For as much time as I spend working out at Burn Boot Camp (Feel the Burn, baby!), I have got to spend some time working out, accessing and strengthening my “F*** you”.
NOT in order to weaken my 4. No way. NOT in order to get rid of my strengths… but, to protect and enhance them.
So, I’m practicing. I say “F*** you “ in my head at least a few times every day right now. Try it! So fun. So empowering. So strong.
My “4” is also prone to some anxiety and depression when not balanced and I am noticing that as I strengthen my “F*** you”…Sorry, I mean, my “8”…my anxiety and depression dissolve. They take a back seat. They don’t feel a need to take the wheel. My “4” feels protected. Bolstered. Not over run. In charge. NOT having to look for that anywhere but HERE. Inside of me.
I am NOT saying we don’t need one another. We sure do. I hope my community is filled with representatives from every number. Not only do these individuals extend their unique gifts to me, but in healthy relationship they also help me work on strengthening these parts of MYSELF.

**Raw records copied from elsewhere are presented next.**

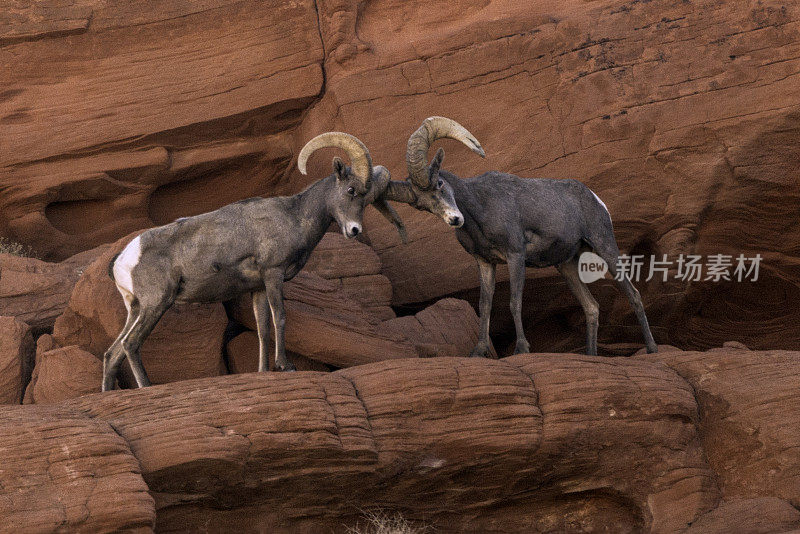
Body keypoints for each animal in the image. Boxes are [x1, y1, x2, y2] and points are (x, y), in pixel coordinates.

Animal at [103, 133, 404, 394]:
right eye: (351, 190)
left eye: (366, 199)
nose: (354, 230)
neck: (295, 217)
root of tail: (122, 260)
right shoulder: (273, 274)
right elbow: (280, 317)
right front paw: (285, 366)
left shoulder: (257, 288)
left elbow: (262, 328)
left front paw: (263, 370)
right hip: (157, 303)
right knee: (130, 344)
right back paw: (146, 387)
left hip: (136, 308)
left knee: (112, 352)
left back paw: (107, 393)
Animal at [380, 119, 656, 358]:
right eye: (422, 206)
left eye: (439, 183)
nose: (455, 220)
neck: (481, 206)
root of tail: (595, 199)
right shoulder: (485, 262)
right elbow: (485, 305)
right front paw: (479, 352)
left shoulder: (515, 255)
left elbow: (514, 301)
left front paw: (521, 349)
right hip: (566, 265)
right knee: (591, 307)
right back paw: (591, 355)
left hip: (604, 246)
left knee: (633, 294)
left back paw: (652, 349)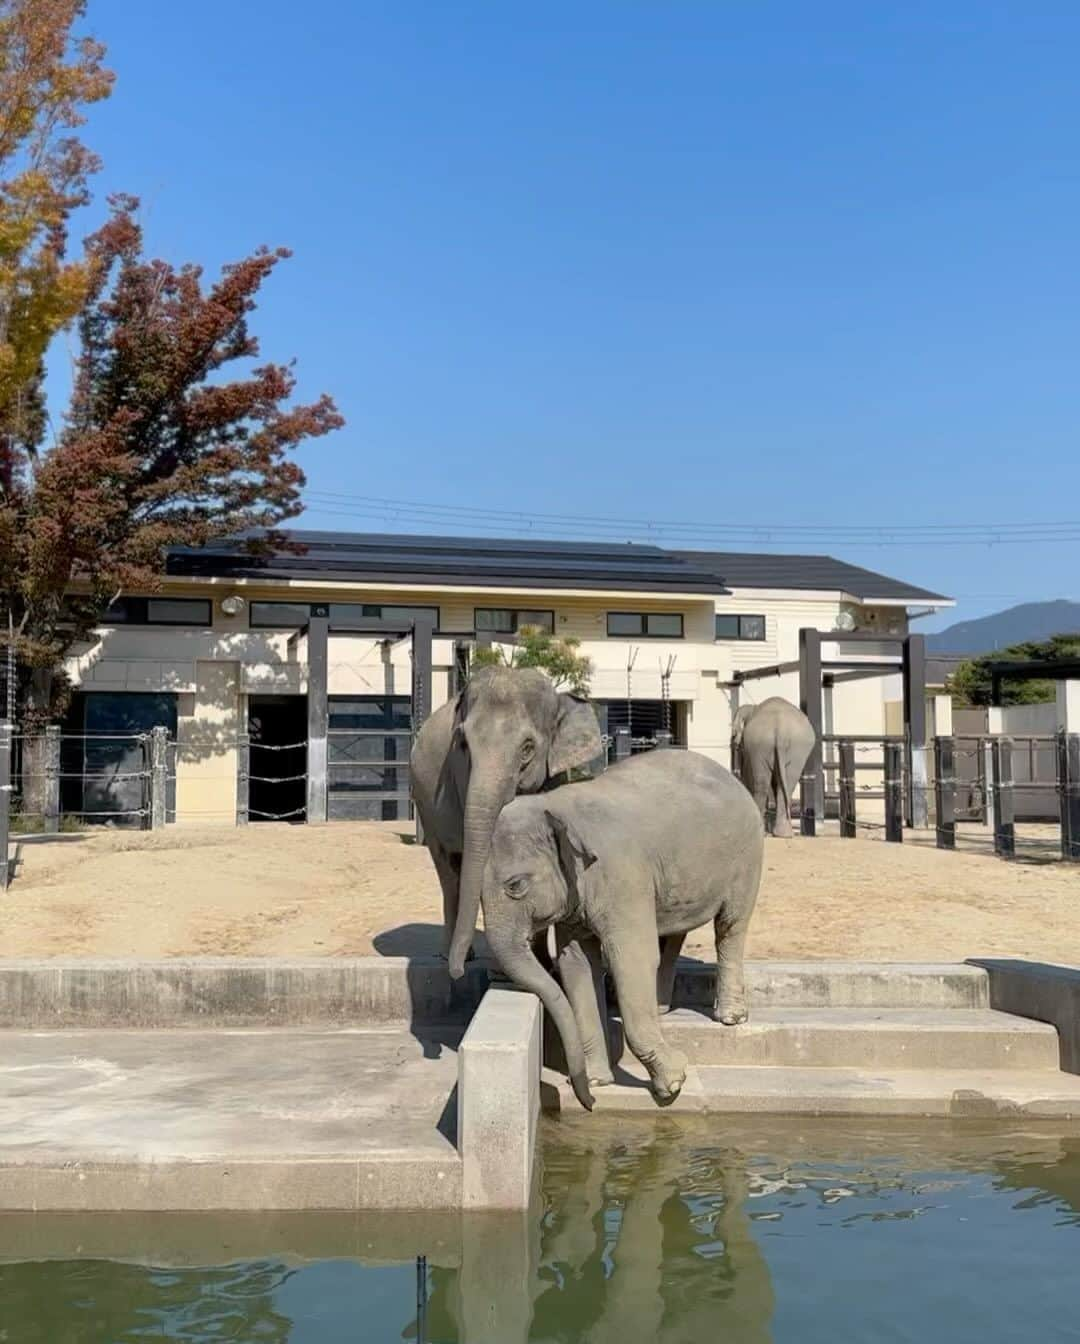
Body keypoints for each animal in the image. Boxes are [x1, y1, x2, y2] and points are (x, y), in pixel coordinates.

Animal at [408, 669, 604, 978]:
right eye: (463, 745)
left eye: (527, 749)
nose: (457, 973)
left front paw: (545, 965)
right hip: (425, 805)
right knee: (448, 871)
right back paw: (449, 954)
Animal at [736, 698, 816, 833]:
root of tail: (780, 728)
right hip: (796, 748)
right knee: (788, 783)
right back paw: (784, 833)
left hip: (760, 743)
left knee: (761, 784)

You may or may not know anything about your Enneagram number…and you may not care. You might be thinking “F*** you” to me about this whole thing.
Good for you.
Not really my point, though.
I just want to encourage you, friend, to think about what parts of you feel weak…parts that you might look other places to get fulfilled. Sometimes that is FINE. Other times, it becomes unhealthy and turns into the avoidance of our own personal growth. We forfeit our own development by letting someone else do for us what we can…NEED to…do for ourselves.
So “F*** you”. I mean…go take an Enneagram test or color test or whatever test you prefer…and instead of honing in on your strength…sit with your weakness for a bit. I’m guessing that this weak part of your being is STARVING for some attention…and that other parts of you are DESPERATE for its gifts.